John - How could you argue with that!

Joyce - Yeah! Even down to like three notes in a twenty minute John Coltrane solo we could pick out each others favorites notes. So we could slam dunk each time pick out each others little measure in music that were the other's favorite. One time we were suppose to be working on this album for another vocalist and to be honest with you we weren't too into the project. She was sort of driving us nuts so we started playing hooky basically so here we were trying to write her charts. He was at the piano and played a couple of chords with a little melody and within a half an hour we had written our first song. It was our first song to get played here in the Bay Area and it ended up on our first CD. It flowed and it was meant to be.

John - Is that the 'Cameo' album that you just re-released?

Joyce - No not 'Cameo' well actually that song was on 'Cameo' you're correct.

John - I like the look of 'Cameo' It's very retro. You look like you're in high school on there. That's the original cover art right?

Joyce - It's the original cover art. Yeah, the original black and white.

John - It has to be a good feeling re-releasing that first album and the fact that fans want it. It has to be validating?

Joyce - You know John I hadn't thought of it like that but you're right. I would of never come up with that feeling but ...

• [GIVEN INFORMATION]
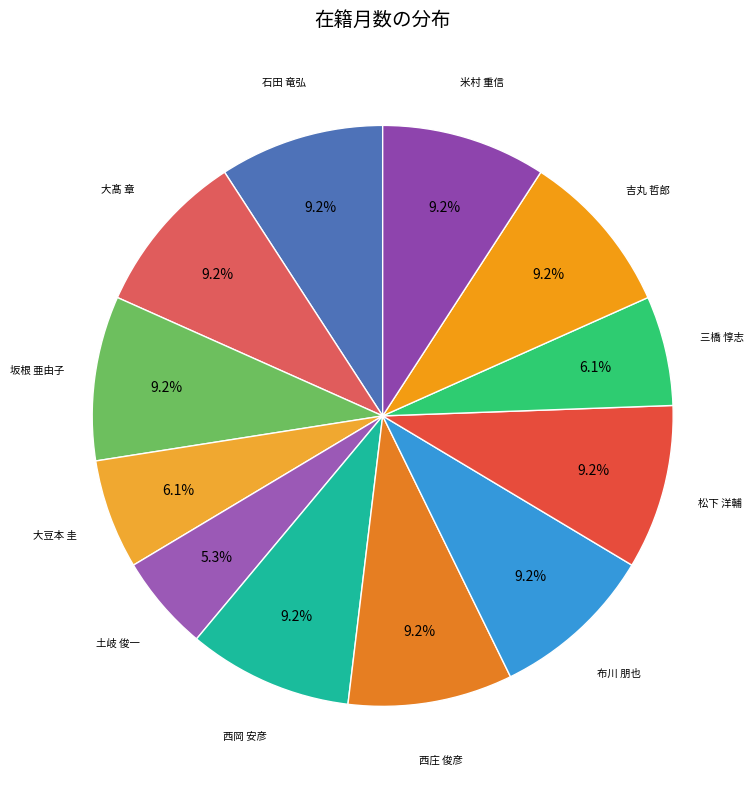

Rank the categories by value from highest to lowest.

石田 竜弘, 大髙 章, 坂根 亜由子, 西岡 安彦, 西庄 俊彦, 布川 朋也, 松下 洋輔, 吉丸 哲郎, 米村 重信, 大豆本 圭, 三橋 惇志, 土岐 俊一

• [INSTRUCTION 1] Give the stretch of the interview from "Joyce - Yeah!" through "meant to be." again, swapping "piano" for "guitar".
• [INSTRUCTION 2] Write the next part of the interview, picking up after its last sentence.

• [RESPONSE AREA 1]
Joyce - Yeah! Even down to like three notes in a twenty minute John Coltrane solo we could pick out each others favorites notes. So we could slam dunk each time pick out each others little measure in music that were the other's favorite. One time we were suppose to be working on this album for another vocalist and to be honest with you we weren't too into the project. She was sort of driving us nuts so we started playing hooky basically so here we were trying to write her charts. He was at the guitar and played a couple of chords with a little melody and within a half an hour we had written our first song. It was our first song to get played here in the Bay Area and it ended up on our first CD. It flowed and it was meant to be.

• [RESPONSE AREA 2]
John - I know as a music fan if I really love an artist I want everything they have done and I want to know what they sounded like even before I'd ever heard of them.

Joyce - Yeah, kind of like your humble beginnings. That album of course was first released on vinyl so there are actually very few LP's of that album and the whole thing was recorded in Jay's parent's basement. I swear to God. (laughing) His dad who is the infamous 'Daddy O' that we wrote a song for. His dad has this thing called the Tiki bar it's down in the basement and it is a bar. It's like a grass hut with turtle shells. (laughing) It's hysterical, it's really funny.

John - So the whole band was at the Tiki bar?

Joyce - We set the whole band up in there. The drummer, bass player and the guest vocalist were all from Brazil. The engineer is down there on his hands and knees, there was no baffling and we didn't have click track so we hand taped a metronome to the drummers ear. (laughing) We had no reverb so the guitar amp went in the bathtub. It was really funky. (laughing)

John - Really funky? (laughing) You taped a metronome to a drummer's ear? I've never heard of that.

Joyce - (laughing) You know that CD is really honest! We went in and did it and it's done. We did some overdubs but not a lot. It was done on an old eight track can you believe it? We did the whole thing ourselves and it was just the blind leading the blind.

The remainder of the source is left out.